Proposal Processing Is Where I Earn My Keep

Every other phase runs with minimal oversight. This one, I force the system to slow down.

Each cycle generates dozens of proposals across all seven agents. These aren’t one-liners — each is backed by roughly 500 lines of descriptive text explaining exactly what went wrong, what the agent tried, and why it’s surfacing the issue. Of the thousands of proposals the system has generated, I’ve read maybe fifty — the most sensitive and most impactful, where I needed to verify the actual problem or the actual resolution was captured accurately. I blindly approved a system-generated recommendation for the proposal template, and over time I’ve provided feedback when aspects needed beefing up. The proposal system is entirely internal context management that the team keeps track of among themselves.
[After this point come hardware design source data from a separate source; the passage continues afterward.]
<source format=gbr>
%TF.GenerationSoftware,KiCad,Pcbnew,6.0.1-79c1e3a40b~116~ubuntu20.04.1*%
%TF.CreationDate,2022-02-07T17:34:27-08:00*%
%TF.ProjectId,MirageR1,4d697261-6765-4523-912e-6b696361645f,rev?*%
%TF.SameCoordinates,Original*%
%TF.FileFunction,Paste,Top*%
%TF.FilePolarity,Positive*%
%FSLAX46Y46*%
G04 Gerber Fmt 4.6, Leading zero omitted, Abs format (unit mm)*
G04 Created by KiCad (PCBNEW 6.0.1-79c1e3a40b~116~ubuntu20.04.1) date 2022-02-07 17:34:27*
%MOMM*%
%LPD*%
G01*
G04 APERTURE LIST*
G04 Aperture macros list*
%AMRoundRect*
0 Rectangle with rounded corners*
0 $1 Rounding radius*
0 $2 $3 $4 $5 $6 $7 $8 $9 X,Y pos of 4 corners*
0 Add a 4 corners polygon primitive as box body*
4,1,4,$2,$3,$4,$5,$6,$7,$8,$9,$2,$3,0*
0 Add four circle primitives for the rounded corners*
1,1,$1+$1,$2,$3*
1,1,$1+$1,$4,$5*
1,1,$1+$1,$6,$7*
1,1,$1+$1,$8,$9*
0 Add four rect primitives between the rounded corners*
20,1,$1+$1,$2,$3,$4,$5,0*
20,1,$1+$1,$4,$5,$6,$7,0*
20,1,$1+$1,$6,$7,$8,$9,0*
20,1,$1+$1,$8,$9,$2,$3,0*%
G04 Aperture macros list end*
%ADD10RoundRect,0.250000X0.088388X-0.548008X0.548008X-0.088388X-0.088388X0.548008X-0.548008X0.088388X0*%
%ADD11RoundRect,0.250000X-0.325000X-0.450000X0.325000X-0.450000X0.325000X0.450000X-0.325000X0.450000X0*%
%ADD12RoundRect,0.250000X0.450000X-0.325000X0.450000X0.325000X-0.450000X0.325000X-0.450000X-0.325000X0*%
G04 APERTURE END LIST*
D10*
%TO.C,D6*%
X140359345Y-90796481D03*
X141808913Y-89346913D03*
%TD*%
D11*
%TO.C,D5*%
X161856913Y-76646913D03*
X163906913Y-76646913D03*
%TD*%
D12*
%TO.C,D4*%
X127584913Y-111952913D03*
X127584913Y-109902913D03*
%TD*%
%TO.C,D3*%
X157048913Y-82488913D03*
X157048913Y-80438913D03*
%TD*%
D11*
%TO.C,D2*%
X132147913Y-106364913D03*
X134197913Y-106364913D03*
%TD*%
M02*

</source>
The manager distills each proposal for me, describes the recommended resolution path in detail, and I engage.

On maybe 10-20% of proposals, we get into a genuinely productive back and forth. Should this become a project-wide convention? Is the agent identifying a real architectural problem or a local symptom? Does the proposed fix address the root cause or just the immediate friction? These are the cross-cutting decisions where an error would propagate widely.
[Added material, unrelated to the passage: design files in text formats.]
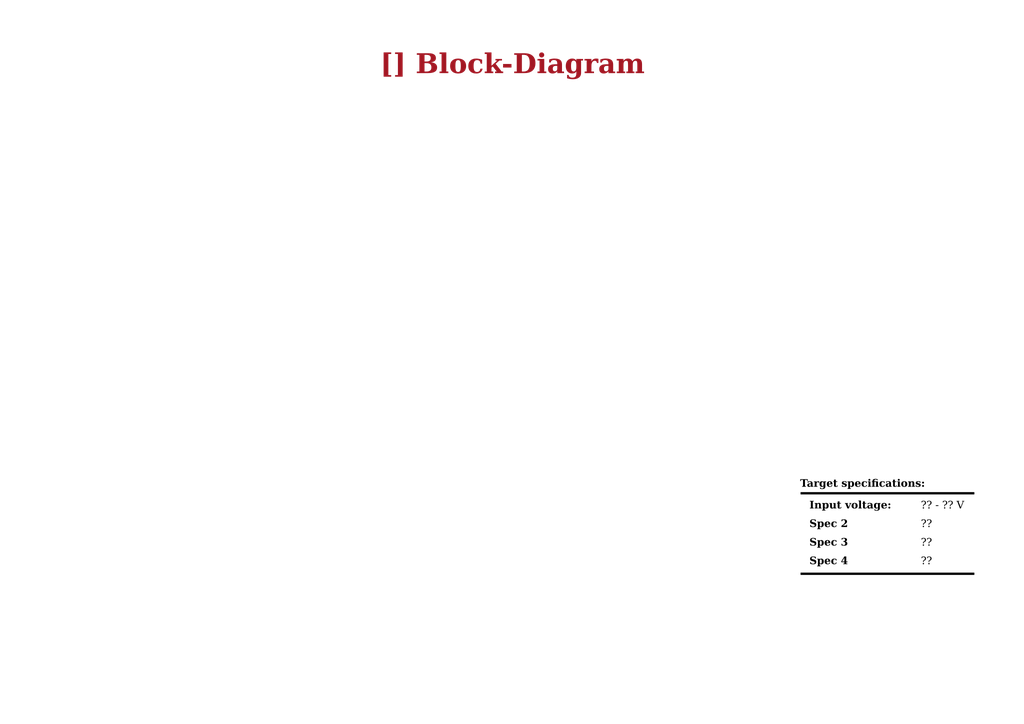
<source format=kicad_sch>
(kicad_sch
	(version 20250114)
	(generator "eeschema")
	(generator_version "9.0")
	(uuid "d4440dba-022e-49b2-97f2-6fc1871c7304")
	(paper "A3")
	(title_block
		(title "Block-Diagram")
		(date "2025-07-13")
		(rev "${REVISION}")
		(company "${COMPANY}")
	)
	(lib_symbols)
	(rectangle
		(start 328.422 234.95)
		(end 399.542 235.712)
		(stroke
			(width 0)
			(type default)
			(color 0 0 0 1)
		)
		(fill
			(type color)
			(color 0 0 0 1)
		)
		(uuid 96358351-64fb-49b9-98d4-c975a586b1c3)
	)
	(rectangle
		(start 328.422 201.93)
		(end 399.542 202.692)
		(stroke
			(width 0)
			(type default)
			(color 0 0 0 1)
		)
		(fill
			(type color)
			(color 0 0 0 1)
		)
		(uuid ca4906af-4562-456f-b79d-f6f2c9056c36)
	)
	(text_box "Spec 4"
		(exclude_from_sim no)
		(at 329.692 226.06 0)
		(size 44.45 7.62)
		(margins 2.2859 2.2859 2.2859 2.2859)
		(stroke
			(width -0.0001)
			(type default)
		)
		(fill
			(type none)
		)
		(effects
			(font
				(face "Times New Roman")
				(size 3.048 3.048)
				(thickness 0.4572)
				(bold yes)
				(color 0 0 0 1)
			)
			(justify left top)
		)
		(uuid "0b8fa12d-be48-46d8-a337-f14f24e9a703")
	)
	(text_box "?? - ?? V"
		(exclude_from_sim no)
		(at 375.412 203.2 0)
		(size 24.13 7.62)
		(margins 2.2859 2.2859 2.2859 2.2859)
		(stroke
			(width -0.0001)
			(type default)
		)
		(fill
			(type none)
		)
		(effects
			(font
				(face "Times New Roman")
				(size 3.048 3.048)
				(color 0 0 0 1)
			)
			(justify left top)
		)
		(uuid "15dd005a-2a1f-436c-a9b8-4953c7e00daf")
	)
	(text_box "??"
		(exclude_from_sim no)
		(at 375.412 226.06 0)
		(size 24.13 7.62)
		(margins 2.2859 2.2859 2.2859 2.2859)
		(stroke
			(width -0.0001)
			(type default)
		)
		(fill
			(type none)
		)
		(effects
			(font
				(face "Times New Roman")
				(size 3.048 3.048)
				(color 0 0 0 1)
			)
			(justify left top)
		)
		(uuid "286ce998-255c-48c3-a453-7c9a43b4377f")
	)
	(text_box "[${#}] ${TITLE}"
		(exclude_from_sim no)
		(at 144.78 20.32 0)
		(size 130.81 12.7)
		(margins 5.9999 5.9999 5.9999 5.9999)
		(stroke
			(width -0.0001)
			(type default)
		)
		(fill
			(type none)
		)
		(effects
			(font
				(face "Times New Roman")
				(size 8 8)
				(thickness 1.2)
				(bold yes)
				(color 162 22 34 1)
			)
		)
		(uuid "73b2b29c-2473-4e80-be0b-4f57c6856c3e")
	)
	(text_box "??"
		(exclude_from_sim no)
		(at 375.412 210.82 0)
		(size 24.13 7.62)
		(margins 2.2859 2.2859 2.2859 2.2859)
		(stroke
			(width -0.0001)
			(type default)
		)
		(fill
			(type none)
		)
		(effects
			(font
				(face "Times New Roman")
				(size 3.048 3.048)
				(color 0 0 0 1)
			)
			(justify left top)
		)
		(uuid "79a60212-4382-435d-b74b-f889451ff3a1")
	)
	(text_box "Input voltage:"
		(exclude_from_sim no)
		(at 329.692 203.2 0)
		(size 41.91 7.62)
		(margins 2.2859 2.2859 2.2859 2.2859)
		(stroke
			(width -0.0001)
			(type default)
		)
		(fill
			(type none)
		)
		(effects
			(font
				(face "Times New Roman")
				(size 3.048 3.048)
				(thickness 0.4572)
				(bold yes)
				(color 0 0 0 1)
			)
			(justify left top)
		)
		(uuid "7a48ef1e-fc21-4f84-87ab-2b944a808bd0")
	)
	(text_box "Target specifications:"
		(exclude_from_sim no)
		(at 325.882 194.31 0)
		(size 73.66 7.62)
		(margins 2.2859 2.2859 2.2859 2.2859)
		(stroke
			(width -0.0001)
			(type default)
		)
		(fill
			(type none)
		)
		(effects
			(font
				(face "Times New Roman")
				(size 3.048 3.048)
				(thickness 0.4572)
				(bold yes)
				(color 0 0 0 1)
			)
			(justify left top)
		)
		(uuid "92d1b8db-5c65-4f81-bd38-95477ba2f196")
	)
	(text_box "Spec 3"
		(exclude_from_sim no)
		(at 329.692 218.44 0)
		(size 41.91 7.62)
		(margins 2.2859 2.2859 2.2859 2.2859)
		(stroke
			(width -0.0001)
			(type default)
		)
		(fill
			(type none)
		)
		(effects
			(font
				(face "Times New Roman")
				(size 3.048 3.048)
				(thickness 0.4572)
				(bold yes)
				(color 0 0 0 1)
			)
			(justify left top)
		)
		(uuid "a94bbe48-2b5a-4095-ae3e-6304ba06e582")
	)
	(text_box "??"
		(exclude_from_sim no)
		(at 375.412 218.44 0)
		(size 24.13 7.62)
		(margins 2.2859 2.2859 2.2859 2.2859)
		(stroke
			(width -0.0001)
			(type default)
		)
		(fill
			(type none)
		)
		(effects
			(font
				(face "Times New Roman")
				(size 3.048 3.048)
				(color 0 0 0 1)
			)
			(justify left top)
		)
		(uuid "a9743942-0f35-4d97-920c-63913a3a8cf5")
	)
	(text_box "Spec 2"
		(exclude_from_sim no)
		(at 329.692 210.82 0)
		(size 43.18 7.62)
		(margins 2.2859 2.2859 2.2859 2.2859)
		(stroke
			(width -0.0001)
			(type default)
		)
		(fill
			(type none)
		)
		(effects
			(font
				(face "Times New Roman")
				(size 3.048 3.048)
				(thickness 0.4572)
				(bold yes)
				(color 0 0 0 1)
			)
			(justify left top)
		)
		(uuid "acb13397-22c2-4daa-8b50-96cfdf3951b7")
	)
)

</source>
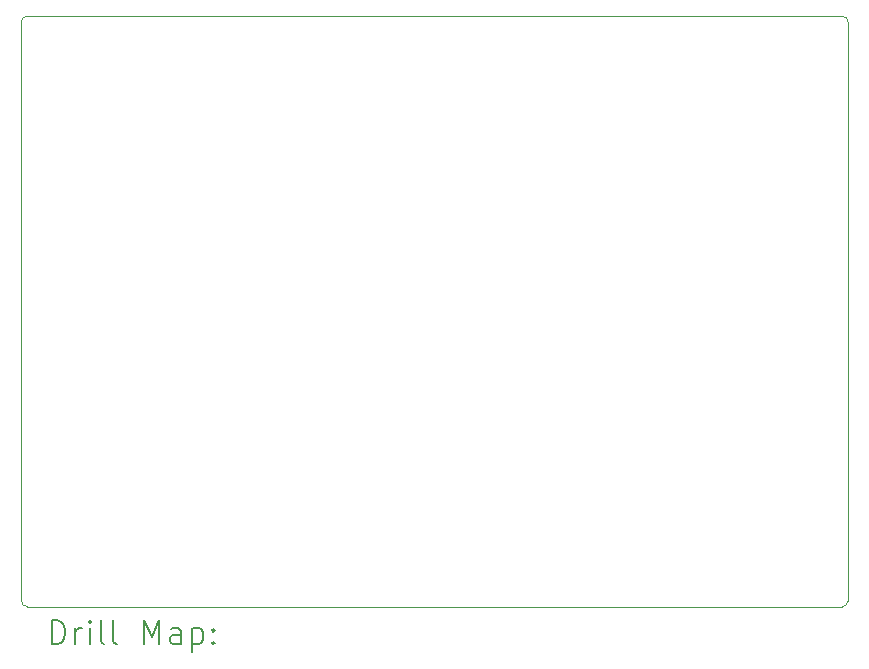
<source format=gbr>
%TF.GenerationSoftware,KiCad,Pcbnew,7.0.9-7.0.9~ubuntu20.04.1*%
%TF.CreationDate,2023-12-17T17:20:16+01:00*%
%TF.ProjectId,swr,7377722e-6b69-4636-9164-5f7063625858,1.0*%
%TF.SameCoordinates,Original*%
%TF.FileFunction,Drillmap*%
%TF.FilePolarity,Positive*%
%FSLAX45Y45*%
G04 Gerber Fmt 4.5, Leading zero omitted, Abs format (unit mm)*
G04 Created by KiCad (PCBNEW 7.0.9-7.0.9~ubuntu20.04.1) date 2023-12-17 17:20:16*
%MOMM*%
%LPD*%
G01*
G04 APERTURE LIST*
%ADD10C,0.100000*%
%ADD11C,0.200000*%
G04 APERTURE END LIST*
D10*
X16500000Y-9950000D02*
X16500000Y-5050000D01*
X9550000Y-10000000D02*
X16450000Y-10000000D01*
X9500000Y-5050000D02*
X9500000Y-9950000D01*
X16450000Y-10000000D02*
G75*
G03*
X16500000Y-9950000I0J50000D01*
G01*
X9500000Y-9950000D02*
G75*
G03*
X9550000Y-10000000I50000J0D01*
G01*
X16500000Y-5050000D02*
G75*
G03*
X16450000Y-5000000I-50000J0D01*
G01*
X9550000Y-5000000D02*
G75*
G03*
X9500000Y-5050000I0J-50000D01*
G01*
X16450000Y-5000000D02*
X9550000Y-5000000D01*
D11*
X9755777Y-10316484D02*
X9755777Y-10116484D01*
X9755777Y-10116484D02*
X9803396Y-10116484D01*
X9803396Y-10116484D02*
X9831967Y-10126008D01*
X9831967Y-10126008D02*
X9851015Y-10145055D01*
X9851015Y-10145055D02*
X9860539Y-10164103D01*
X9860539Y-10164103D02*
X9870063Y-10202198D01*
X9870063Y-10202198D02*
X9870063Y-10230770D01*
X9870063Y-10230770D02*
X9860539Y-10268865D01*
X9860539Y-10268865D02*
X9851015Y-10287912D01*
X9851015Y-10287912D02*
X9831967Y-10306960D01*
X9831967Y-10306960D02*
X9803396Y-10316484D01*
X9803396Y-10316484D02*
X9755777Y-10316484D01*
X9955777Y-10316484D02*
X9955777Y-10183150D01*
X9955777Y-10221246D02*
X9965301Y-10202198D01*
X9965301Y-10202198D02*
X9974824Y-10192674D01*
X9974824Y-10192674D02*
X9993872Y-10183150D01*
X9993872Y-10183150D02*
X10012920Y-10183150D01*
X10079586Y-10316484D02*
X10079586Y-10183150D01*
X10079586Y-10116484D02*
X10070063Y-10126008D01*
X10070063Y-10126008D02*
X10079586Y-10135531D01*
X10079586Y-10135531D02*
X10089110Y-10126008D01*
X10089110Y-10126008D02*
X10079586Y-10116484D01*
X10079586Y-10116484D02*
X10079586Y-10135531D01*
X10203396Y-10316484D02*
X10184348Y-10306960D01*
X10184348Y-10306960D02*
X10174824Y-10287912D01*
X10174824Y-10287912D02*
X10174824Y-10116484D01*
X10308158Y-10316484D02*
X10289110Y-10306960D01*
X10289110Y-10306960D02*
X10279586Y-10287912D01*
X10279586Y-10287912D02*
X10279586Y-10116484D01*
X10536729Y-10316484D02*
X10536729Y-10116484D01*
X10536729Y-10116484D02*
X10603396Y-10259341D01*
X10603396Y-10259341D02*
X10670063Y-10116484D01*
X10670063Y-10116484D02*
X10670063Y-10316484D01*
X10851015Y-10316484D02*
X10851015Y-10211722D01*
X10851015Y-10211722D02*
X10841491Y-10192674D01*
X10841491Y-10192674D02*
X10822444Y-10183150D01*
X10822444Y-10183150D02*
X10784348Y-10183150D01*
X10784348Y-10183150D02*
X10765301Y-10192674D01*
X10851015Y-10306960D02*
X10831967Y-10316484D01*
X10831967Y-10316484D02*
X10784348Y-10316484D01*
X10784348Y-10316484D02*
X10765301Y-10306960D01*
X10765301Y-10306960D02*
X10755777Y-10287912D01*
X10755777Y-10287912D02*
X10755777Y-10268865D01*
X10755777Y-10268865D02*
X10765301Y-10249817D01*
X10765301Y-10249817D02*
X10784348Y-10240293D01*
X10784348Y-10240293D02*
X10831967Y-10240293D01*
X10831967Y-10240293D02*
X10851015Y-10230770D01*
X10946253Y-10183150D02*
X10946253Y-10383150D01*
X10946253Y-10192674D02*
X10965301Y-10183150D01*
X10965301Y-10183150D02*
X11003396Y-10183150D01*
X11003396Y-10183150D02*
X11022444Y-10192674D01*
X11022444Y-10192674D02*
X11031967Y-10202198D01*
X11031967Y-10202198D02*
X11041491Y-10221246D01*
X11041491Y-10221246D02*
X11041491Y-10278389D01*
X11041491Y-10278389D02*
X11031967Y-10297436D01*
X11031967Y-10297436D02*
X11022444Y-10306960D01*
X11022444Y-10306960D02*
X11003396Y-10316484D01*
X11003396Y-10316484D02*
X10965301Y-10316484D01*
X10965301Y-10316484D02*
X10946253Y-10306960D01*
X11127205Y-10297436D02*
X11136729Y-10306960D01*
X11136729Y-10306960D02*
X11127205Y-10316484D01*
X11127205Y-10316484D02*
X11117682Y-10306960D01*
X11117682Y-10306960D02*
X11127205Y-10297436D01*
X11127205Y-10297436D02*
X11127205Y-10316484D01*
X11127205Y-10192674D02*
X11136729Y-10202198D01*
X11136729Y-10202198D02*
X11127205Y-10211722D01*
X11127205Y-10211722D02*
X11117682Y-10202198D01*
X11117682Y-10202198D02*
X11127205Y-10192674D01*
X11127205Y-10192674D02*
X11127205Y-10211722D01*
M02*

</source>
But proposals aren’t just bottom-up. This is also how I steer the system’s development. If something goes slightly off the rails during execution, I can provide immediate course correction and tell the system to file a proposal. For example: “We need a more systematic way of tracking entity relationships — file a proposal.” I don’t need to interrupt an agent mid-task with a deep architectural thought. The system captures the full context of what was being worked on when I had the realization. Then, in the structured proposal session, the manager and I can have a real dialog about what it means to track entity relationships more systematically — what the implications are, what follow-on work gets generated once that principle is delivered. The proposal system is both a feedback loop and a planning tool.
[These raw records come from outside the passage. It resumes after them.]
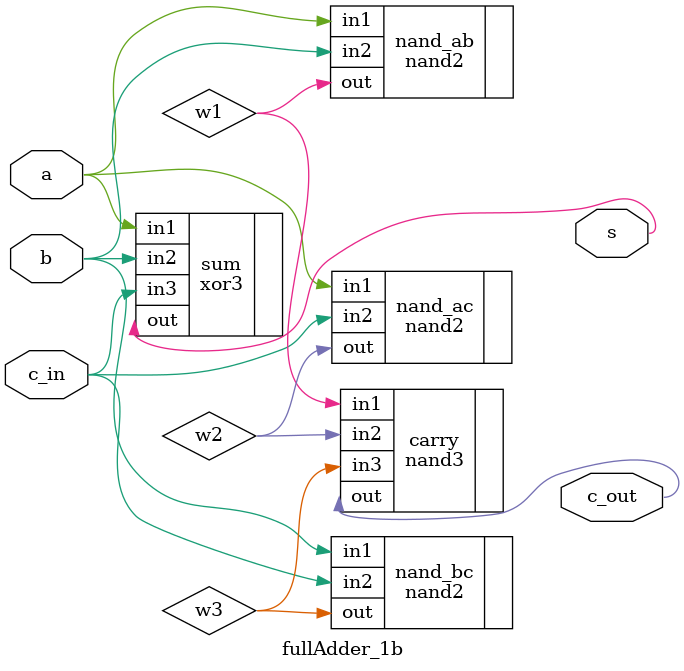
<source format=v>
/*
    CS/ECE 552 Spring '20
    Homework #1, Problem 2
    
    a 1-bit full adder
*/
module fullAdder_1b(s, c_out, a, b, c_in);
    output s;
    output c_out;
    input   a, b;
    input  c_in;
    wire    w1, w2, w3;

    // YOUR CODE HERE
    xor3 sum (.out(s), .in1(a), .in2(b), .in3(c_in));
    nand2 nand_ab (.out(w1), .in1(a), .in2(b));
    nand2 nand_ac (.out(w2), .in1(a), .in2(c_in));
    nand2 nand_bc (.out(w3), .in1(b), .in2(c_in));
    nand3 carry (.out(c_out), .in1(w1) , .in2(w2), .in3(w3));

endmodule

</source>
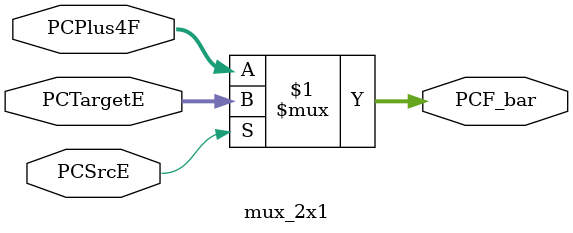
<source format=v>
`timescale 1ns / 1ps


module mux_2x1(
input [31:0]PCPlus4F,
input [31:0]PCTargetE,
input PCSrcE,
output [31:0]PCF_bar
);

assign PCF_bar = (PCSrcE)? PCTargetE:PCPlus4F;

endmodule

</source>
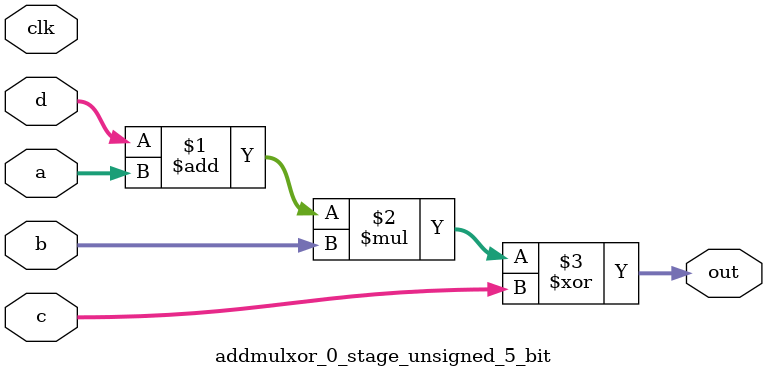
<source format=sv>
(* use_dsp = "yes" *) module addmulxor_0_stage_unsigned_5_bit(
	input  [4:0] a,
	input  [4:0] b,
	input  [4:0] c,
	input  [4:0] d,
	output [4:0] out,
	input clk);

	assign out = ((d + a) * b) ^ c;
endmodule

</source>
The outcomes are three bins. Already resolved or no longer relevant: discarded. System learnings — conventions, patterns, standards: captured in the operating instructions. Everything else becomes a GitHub issue for the next cycle.

Those issues are atomic. Each is assigned to a single agent with all of the context to understand the problem: what the resolution looks like, the research that got us here, the full background. When the next cycle starts, an agent reads its first issue and immediately has everything it needs to go fix it. In GTD parlance: every work step broken into widgets.

Each Cycle Needs Less of Me Than the Last

One of my core management principles is that trust in my team scales with demonstrated judgment. I give people as much autonomy as they’ve earned — the management job is calibrating how much independence each person can handle, and then staying out of the way.

This system is the fruit of that principle. The first several cycles were frustrating. Most things didn’t work. I was involved in most of the system’s operations. But I focused on process: refining friction points, hardening the places where things historically went off the rails. The proposals that became operating rules meant the same mistakes stopped recurring — mostly. Anyone who has spent time with Claude Code knows that putting “never ever do this” in the instructions practically guarantees the thing will be done. But the system will never achieve flawless execution — and that’s fine. I am demonstrably and measurably less involved in operations with each sprint.

The system is now trusted to run largely autonomously. All of the rote code management — testing, merging, documentation, dependency tracking, convention enforcement — has been automated away. That frees me to contribute where I can be most valuable: setting strategic direction and providing the domain expertise that comes from twenty years of experience. My role has converged to proposal processing and the occasional architectural intervention. Everything else runs.

The sprint cycle is the engine. Each revolution makes it need less of me.